Thursday, March 29, 2007

Newest GOP Word Games: "Surrender" and "Retreat"

Well, we've been through a few months of "emboldening the enemy" and I strongly suspect that the words "surrender" and "retreat" will be the next GOP talking points for the American people when it comes to the future of our presence in Iraq.

Senate Republicans know they're behind the eight ball and that the vast majority of Americans want us out of Iraq and our troops back home, so they need to constantly retool their manipulative language to find a way to get under everyone's skin and make them support the failed Republican agenda in Iraq.

The GOP is also smart enough to know that we're generally a tough, stubborn people but that a certain percentage of our population watches Fox News and, well, aren’t the sharpest knives in the drawer… So throwing out words like "surrender" and "retreat" to describe the Democratic plan to end the Iraq quagmire seems to fit their game plan for sowing fear and doubt.

"The American people await this vote. The Iraqi people await this vote. Al Qaeda awaits this vote," said Senator Sam Brownback (R-KS) while arguing earlier this week for the amendment to strip withdrawal language from the $122 billion Iraq supplemental bill. "I believe that instead of giving the terrorists a reason to be hopeful and sending mixed signals to our forces in the field, we should be talking about the possibility of a federal Iraq. We need to stop talking about how to retreat and start talking about winning in Iraq."

Hey, what American wants to be seen as retreating, right? And it was kind of nifty the way Brownback slipped al-Qaeda in there too.

Senate Republican Leader Mitch McConnell (R-KY) sent out a press release Tuesday entitled "Congress Should Not Announce a Surrender Date."

"Attempting to have it both ways — by slipping a withdrawal date into this bill, by making the support of our troops contingent on a dangerous and defeatist surrender date, was wrong a week and a half ago. It’s wrong now," said McConnell, in the statement.

Republicans figure we as a people hate to think of ourselves as surrendering, so they want to throw that one around a bit too.

Sometimes they blend new buzz-phrases with old, such as when Wayne Allard (R-CO) said this before the affirmative Senate vote mandating that withdrawal from Iraq start in four months: "I believe the vote yesterday to retreat from Iraq was a serious mistake. Our enemies now look upon the United States as a country with no resolve, a country that will cut and run when things get tough."

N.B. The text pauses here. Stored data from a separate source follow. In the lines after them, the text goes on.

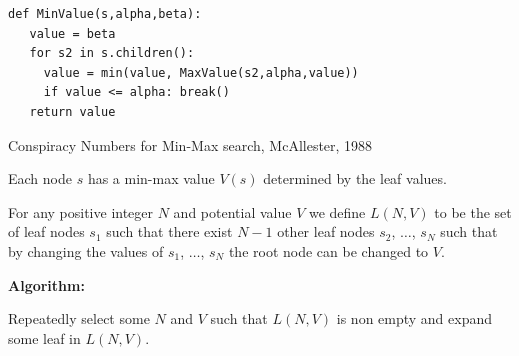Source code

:{\begin{verbatim}
def MinValue(s,alpha,beta):
   value = beta
   for s2 in s.children():
     value = min(value, MaxValue(s2,alpha,value))
     if value <= alpha: break()
   return value
\end{verbatim}


Conspiracy Numbers for Min-Max search, McAllester, 1988

\vfill
Each node $s$ has a min-max value $V(s)$ determined by the leaf values.

\vfill
For any positive integer $N$ and potential value $V$ we define $L(N,V)$ to be the set of leaf nodes $s_1$ such that
there exist $N-1$ other leaf nodes $s_2$, $\ldots$, $s_N$ such that by changing the values of $s_1$, $\ldots$, $s_N$ the root node
can be changed to $V$.


\vfill
{\bf Algorithm:}


\vfill
Repeatedly select some $N$ and $V$ such that $L(N,V)$ is non empty and expand some leaf in $L(N,V)$.



}



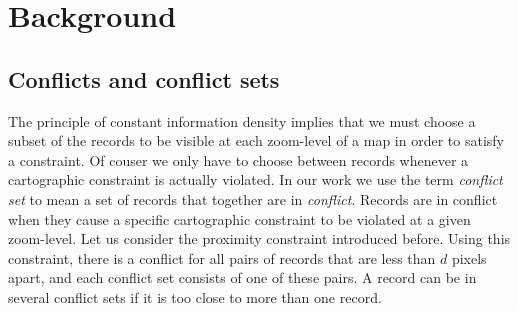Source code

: \section{Background}
\label{sec:background}




\subsection{Conflicts and conflict sets}
\label{sec:conflicts}
The principle of constant information density implies that we must choose a subset of the records to be visible at each zoom-level of a map in order to satisfy a constraint. Of couser we only have to choose between records whenever a cartographic constraint is actually violated. In our work we use the term \emph{conflict set} to mean a set of records that together are in \emph{conflict}. Records are in conflict when they cause a specific cartographic constraint to be violated at a given zoom-level. Let us consider the proximity constraint introduced before. Using this constraint, there is a conflict for all pairs of records that are less than $d$ pixels apart, and each conflict set consists of one of these pairs. A record can be in several conflict sets if it is too close to more than one record.




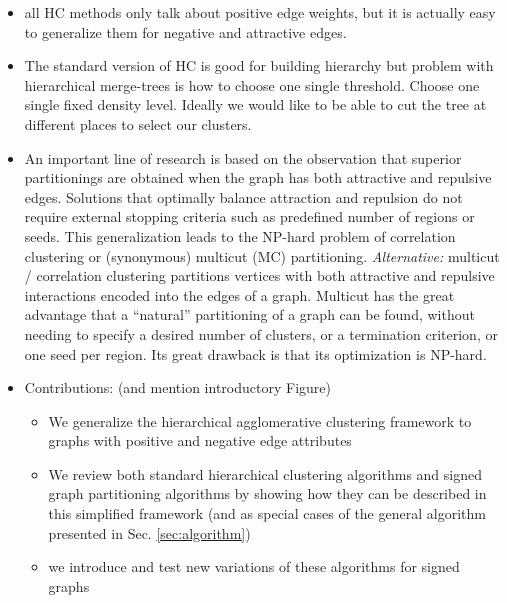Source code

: \begin{itemize}
\begin{itemize}
\item all HC methods only talk about positive edge weights, but it is actually easy to generalize them for negative and attractive edges. 
\item The standard version of HC is good for building hierarchy but problem with hierarchical merge-trees is how to choose one single threshold. Choose one single fixed density level. Ideally we would like to be able to cut the tree at different places to select our clusters.
\item An important line of research is based on the observation that superior partitionings are obtained when the graph has both attractive and repulsive edges. Solutions that optimally balance attraction and repulsion do not require external stopping criteria such as predefined number of regions or seeds. This generalization leads to the NP-hard problem of correlation clustering or (synonymous) multicut (MC) partitioning. \emph{Alternative:} multicut / correlation clustering partitions vertices with both attractive and repulsive interactions encoded into the edges of a graph. Multicut has the great advantage that a “natural” partitioning of a graph can be found, without needing to specify a desired number of clusters, or a termination criterion, or one seed per region. Its great drawback is that its optimization is NP-hard.

\item Contributions: (and mention introductory Figure)
\begin{itemize}
\item We generalize the hierarchical agglomerative clustering framework to graphs with positive and negative edge attributes
\item We review both standard hierarchical clustering algorithms and signed graph partitioning algorithms by showing how they can be described in this simplified framework (and as special cases of the general algorithm presented in Sec. \ref{sec:algorithm})
\item we introduce and test new variations of these algorithms for signed graphs
\end{itemize}
\end{itemize}


\end{itemize}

And who better to jump into all of this cynicism than the man who hopes to be the Republican standard-bearer in 2008, John McCain?

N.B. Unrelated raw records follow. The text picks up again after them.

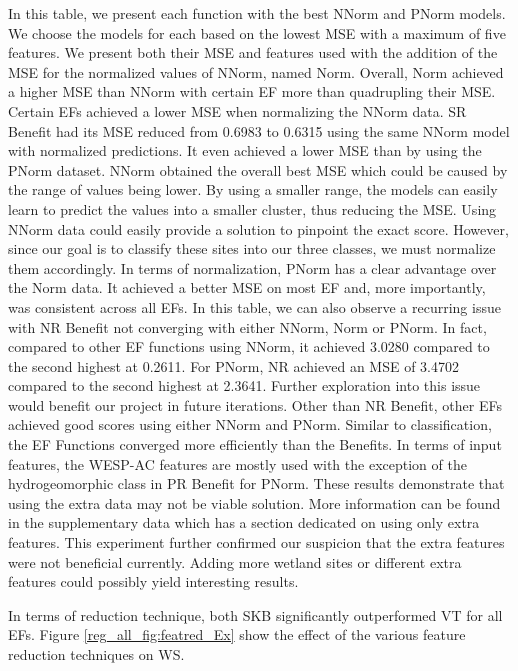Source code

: \documentclass[12pt,letterpaper]{article}
\begin{document}
In this table, we present each function with the best \ac{NNorm} and \ac{PNorm} models.
We choose the models for each based on the lowest MSE with a maximum of five features.
We present both their MSE and features used with the addition of the MSE for the normalized values of \ac{NNorm}, named \ac{Norm}.
Overall, \ac{Norm} achieved a higher MSE than \ac{NNorm} with certain \ac{EF} more than quadrupling their MSE.
Certain \ac{EF}s achieved a lower MSE when normalizing the \ac{NNorm} data.
\ac{SR} Benefit had its MSE reduced from 0.6983 to 0.6315 using the same \ac{NNorm} model with normalized predictions.
It even achieved a lower MSE than by using the \ac{PNorm} dataset.
\ac{NNorm} obtained the overall best MSE which could be caused by the range of values being lower.
By using a smaller range, the models can easily learn to predict the values into a smaller cluster, thus reducing the MSE.
Using \ac{NNorm} data could easily provide a solution to pinpoint the exact score.
However, since our goal is to classify these sites into our three classes, we must normalize them accordingly.
In terms of normalization, \ac{PNorm} has a clear advantage over the \ac{Norm} data.
It achieved a better MSE on most \ac{EF} and, more importantly, was consistent across all \ac{EF}s.
In this table, we can also observe a recurring issue with \ac{NR} Benefit not converging with either \ac{NNorm}, \ac{Norm} or \ac{PNorm}.
In fact, compared to other \ac{EF} functions using \ac{NNorm}, it achieved 3.0280 compared to the second highest at 0.2611.
For \ac{PNorm}, \ac{NR} achieved an MSE of 3.4702 compared to the second highest at 2.3641.
Further exploration into this issue would benefit our project in future iterations.
Other than \ac{NR} Benefit, other \ac{EF}s achieved good scores using either \ac{NNorm} and \ac{PNorm}.
Similar to classification, the \ac{EF} Functions converged more efficiently than the Benefits.
In terms of input features, the \ac{WESP-AC} features are mostly used with the exception of the hydrogeomorphic class in \ac{PR} Benefit for \ac{PNorm}.
These results demonstrate that using the extra data may not be viable solution.
More information can be found in the supplementary data which has a section dedicated on using only extra features.
This experiment further confirmed our suspicion that the extra features were not beneficial currently.
Adding more wetland sites or different extra features could possibly yield interesting results.


In terms of reduction technique, both \ac{SKB} significantly outperformed \ac{VT} for all \ac{EF}s.
Figure \ref{reg_all_fig:featred_Ex} show the effect of the various feature reduction techniques on \ac{WS}.
\end{document}
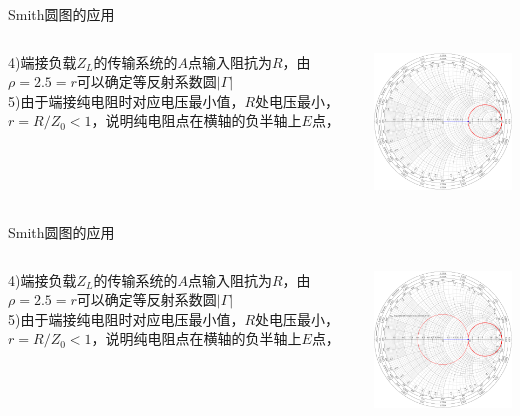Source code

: \begin{frame}{Smith圆图的应用}
  \begin{columns}
    \begin{column}{0.4\linewidth}
      4)\quad 端接负载$Z_L$的传输系统的$A$点输入阻抗为$R$，由$\rho=2.5=r$可以确定等反射系数圆$\lvert\Gamma\rvert$\\
      5)\quad 由于端接纯电阻时对应电压最小值，$R$处电压最小，$r=R/Z_0<1$，说明纯电阻点在横轴的负半轴上$E$点，
    \end{column}
    \begin{column}{0.6\linewidth}
      \includegraphics[width=7cm]{fig4-17-4.pdf}
    \end{column}
  \end{columns}
\end{frame}

\begin{frame}{Smith圆图的应用}
  \begin{columns}
    \begin{column}{0.4\linewidth}
      4)\quad 端接负载$Z_L$的传输系统的$A$点输入阻抗为$R$，由$\rho=2.5=r$可以确定等反射系数圆$\lvert\Gamma\rvert$\\
      5)\quad 由于端接纯电阻时对应电压最小值，$R$处电压最小，$r=R/Z_0<1$，说明纯电阻点在横轴的负半轴上$E$点，
    \end{column}
    \begin{column}{0.6\linewidth}
      \includegraphics[width=7cm]{fig4-17-5.pdf}
    \end{column}
  \end{columns}
\end{frame}

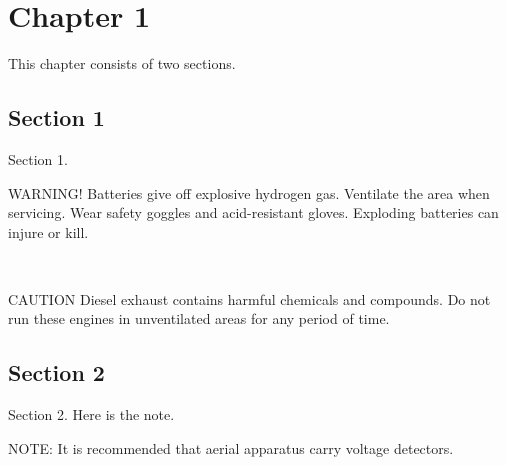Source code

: \chapter{Chapter 1}
\label{chapter:1}

This chapter consists of two sections.

\section{Section 1}
\label{section:1}

Section 1.

\begin{sidebar}[css-class=warning]{WARNING!}
Batteries give off explosive hydrogen gas. Ventilate the area when servicing. Wear safety goggles and acid-resistant gloves. Exploding batteries can injure or kill.
\end{sidebar}\\

\begin{sidebar}[css-class=caution]{CAUTION}
Diesel exhaust contains harmful chemicals and compounds. Do not run these engines in unventilated areas for any period of time.
\end{sidebar}

\section{Section 2}
\label{section:2}

Section 2. Here is the note.

\begin{sidebar}[css-class=note]{NOTE:} It is recommended that aerial apparatus carry voltage detectors. \end{sidebar}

"Supporters of this provision say they want a date certain for a U.S. withdrawal from Iraq. But, Mr. President, what they have offered us is more accurately described as a date certain for surrender, with grave consequences for the future of Iraq, the stability of the Middle East and the security of Americans at home and abroad," said McCain on the Senate floor Tuesday.

Let's all at least give McCain credit for stopping his presidential fundraising long enough to come back to D.C. and at least vote on this one.

Now that the funding bill containing the troop-withdrawal language passed this week, I'm on pins and needles waiting to hear what they'll start calling the Democrats responsible for pushing it through.

"Cut and runners" is kind of played out… The smart money says they'll go with either "yellow-bellies" or "scaredy-cats."